Other Methods of Melting Ice
Isopropyl alcohol / Rubbing alcohol
If the freezing point is below 15 degrees Fahrenheit and you use salt, you will end up with salty ice that didn’t melt. Isopropyl alcohol, however, has lower freezing of minus 20 degrees Fahrenheit and will work where salt is ineffective.
Make sure when purchasing rubbing alcohol that it is isopropyl alcohol. Apply the rubbing alcohol directly or mix the alcohol with water in a spray bottle.
What you need
- ½-gallon hot water
- 1 tablespoon 70-percent isopropyl alcohol
- 1 teaspoon biodegradable dish soap
- Spray bottle
How to melt the ice with alcohol
- Mix the boiling water and alcohol in a bucket.
- Add the dish soap to prevent the refreezing of the ice.
- With thick snow or freezing temperatures, increase the isopropyl alcohol to a maximum of 4 tablespoons. Alternatively, use a higher percentage of rubbing alcohol up to 91 percent.
- Pour on the ice and remove it with a shovel when melted.
Beet Juice and Water
In certain parts of the U.S. and Canada, beet juice is applied by cities to roads to deice the roads after it was pretreated with saltwater. The beet juice lowers the freezing temperature allowing the brine (saltwater) to melt the ice in colder weather.
It is less damaging to plants but may leave a red stain on concrete surfaces – and possibly cars.
What you need:
- 1 -gallon hot water
- 1 ½ cups salt
- 8 ounces beet juice
Apply the same way you would the rock salt and hot water recipe.
Vinegar and Water
Although vinegar and water mixture won’t melt the ice, it works better as a preventative method to avoid ice forming. Simply spray your windshield, porches or covered areas the night before you expect a snowstorm.
The acetic acid in vinegar lowers the freezing point of snow or water, which in turn avoids it from crusting or forming ice.
What you need
- 1/3 cup water
- 2/3 cup vinegar
- Bucket or spray can
How to Apply
Apply the water-vinegar the night before.
Then you won’t have to damage the windshield by scraping your windows or pouring hot water and cracking the windshield.
If you apply the recipe after the ice has formed, the result isn’t as effective as the preventative method.
Homemade Ice Melting Systems that Don’t Work
Some homemade ice melt recipes sound great but aren’t practical, have bad side effects or don’t work.

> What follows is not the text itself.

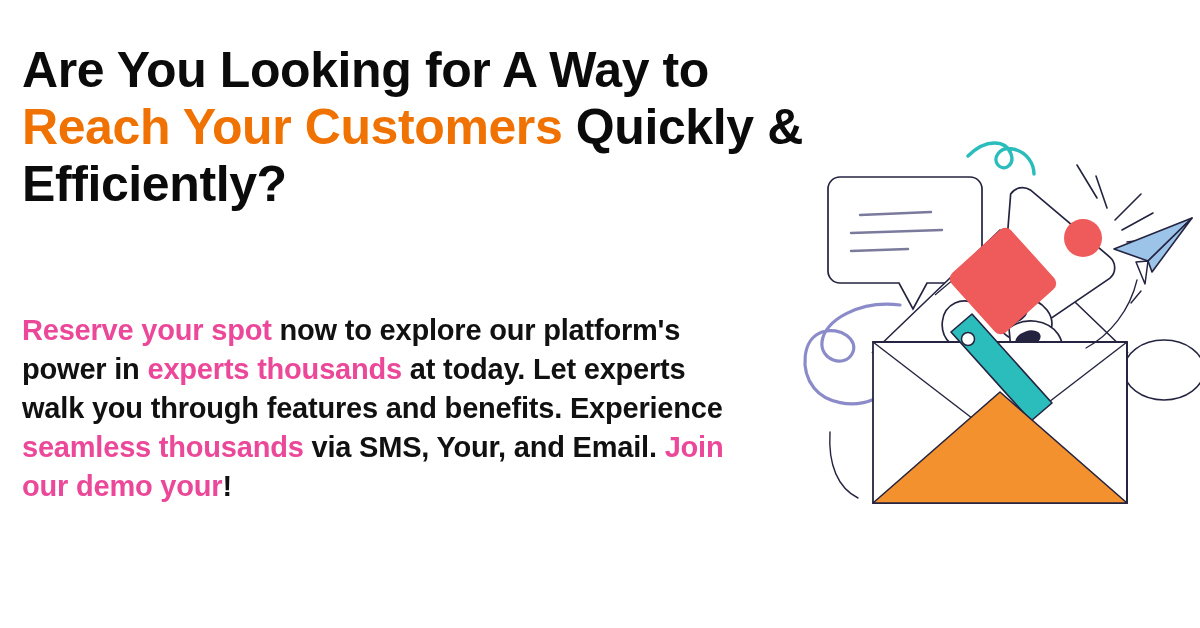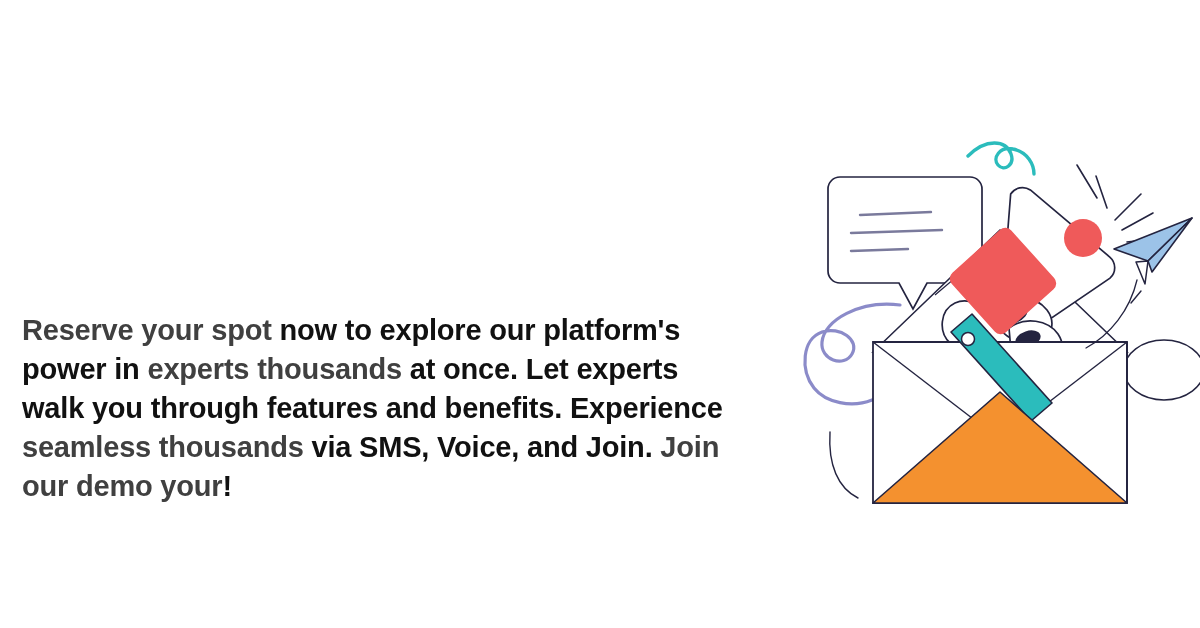"Are You Looking for A" h1.headline { html: none -> <h1> <span>Are You Looking for A Way to </span><span>Reach Your Customers</span><span> Quickly &amp; Efficiently?</span> </h1> }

- Soy Sauce contains about a fifth of sodium compared to salt. It may work for light ice in warmer temperatures, but the salt content is too low for melting ice.
- Baking soda contains ½ the amount of sodium than salt, which makes it less effective. The more diluted the salt, the less it works. If you can use salt, why go for weaker alternatives like baking soda or soy sauce?
- Isopropyl alcohol can kill your grass. Other types of alcohol, however, aren’t as effective.
- Ammonium sulfate in fertilizers lowers the temperature that the ice melts. It is a homemade ice melt remedy to use on grass and garden areas. When spread on sidewalks and driveways, however, it isn’t environmentally-friendly because the melted ice may wash the fertilizer into the municipal sewer and water system.
To avoid people slipping on the slick ice, lay down sand, fireplace ash, or kitty litter to add friction to the surface. Straw, gravel, and woodchip will also provide traction. When the surface refreezes, it may give some grip enabling you to walk on the ice.
Be mindful, however, not to leave tracks of dirt when going indoors.
What home ice melt solution do you use and which ones didn’t work for you?